__Tasks to carry out__.
A - Answer these questions using the investment trust article:
(i) In which country is Lars Henriksson based?
(ii) What is the fund's annual management charge?
(iii) Buying the trust through a regular broker, which fee is the only one you pay?
B - Resume the investment trust article from its last sentence, carrying on in the same voice.

__Text to read__.
I’m a big fan of investment trusts. For decades now, I’ve relied on them to give me a cheap way into smart, professionally managed funds. In areas where I’m relying on in-depth knowledge of specific sectors, I think it’s sometimes best to hand over the investment reins. And if you can reduce fund management fees, then the performance of the fund is likely to streak ahead of more expensive rivals. Investment trusts allow you to do both of those things.
Last week, I explained why I think it’s essential you invest overseas. And I showed you how specialist advice goes a long way when you’re investing in emerging markets (EM). I told you about Lars Henriksson, the Swede in Malaysia who brings the hottest investment opportunities from that booming region.
This week, I want to talk about another emerging markets ‘expert’. I want to show you one of my favourite emerging-market investment funds. And I make no apology for the fact that it’s going to be an investment trust. It’s traded in London, you can buy it through your regular broker, and the broker fee is the only fee you’ll pay.
The annual management charge of 1.3% is taken directly from the fund itself. But don’t worry, that’s more than covered by the dividends the company earns. In fact, there’s still enough cash left for a small dividend to boot.
But what we’re really after with emerging-market investments is long-term capital appreciation. I laid out my case for that last week. And on that score, this fund has played a blinder.

__Raw records__.

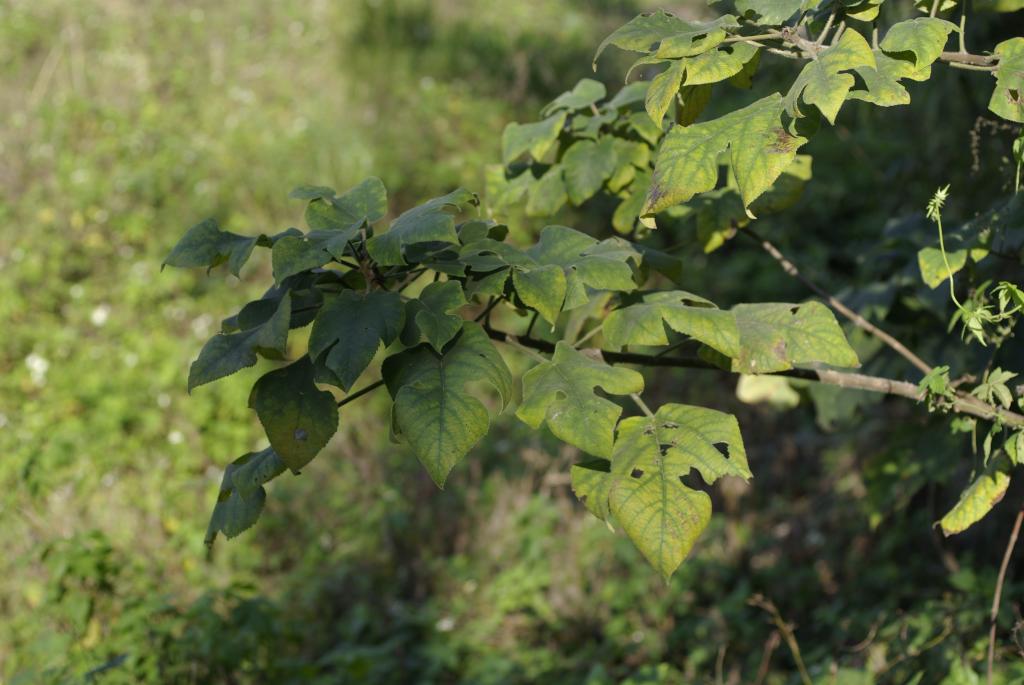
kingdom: Plantae
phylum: Tracheophyta
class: Magnoliopsida
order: Rosales
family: Moraceae
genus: Broussonetia
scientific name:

__Outputs for the tasks__.
A -
(i) Malaysia
(ii) 1.3%
(iii) The broker fee

B -
Why they call him ‘the dean’
For me, the best investment manager in the emerging markets is the legendary Mark Mobius of Templeton investments. Templeton is an American outfit, and it’s got a massive presence in the emerging markets. Mark presides over 17 regional offices, and he is often referred to as the ‘dean of emerging markets’ – a title that’s probably got something to do with his PhD in economics.
The Templeton Emerging Markets Trust (Lon: TEM) is a London-listed investment trust that has been around since 1989 and is the biggest EM fund in the UK. Its track record is impeccable…
Over ten years, the fund is up 367%, which compares very well against its benchmark, the MSCI emerging markets index, up ‘only’ 241%.
And over a rather rough and tumble five years, the fund is up 48.7% versus the index’s 35.3%.
Of course, we never rely solely on past performance, but it’s nice to know that the manager has form. And anyway, my main criterion for investing in EM isn’t particularly stock specific. It’s just that I want to have currency exposure to the emerging world. I want to have an investment link with the corners of the globe that I think will gain in prosperity as the West loses its grip.
A story that will run for decades
The fund’s biggest three holdings are Brilliance China Automotive, Tata Consultancy services, and Dairy Farm International Holdings.
What you’ve got there are three key firms that are playing a massive part in Chinese and Indian growth. Brilliance Auto is a play on China’s growing middle class. To my mind, that’s a story that will run and run for decades.
Though Tata is an Indian company, it is a massive force in global commerce, operating in IT, engineering, materials, energy, chemicals and consumer products. Of course, we’re familiar with Tata as the owner of Jaguar Land Rover – but in reality, this is but a small area of operations.
Dairy Farm International is an Asian retail giant. It’s a food processor and wholesaler, as well as personal hygiene products titan. Though it might sound boring to the uninitiated, this is a high-growth business that’s going like the clappers right now.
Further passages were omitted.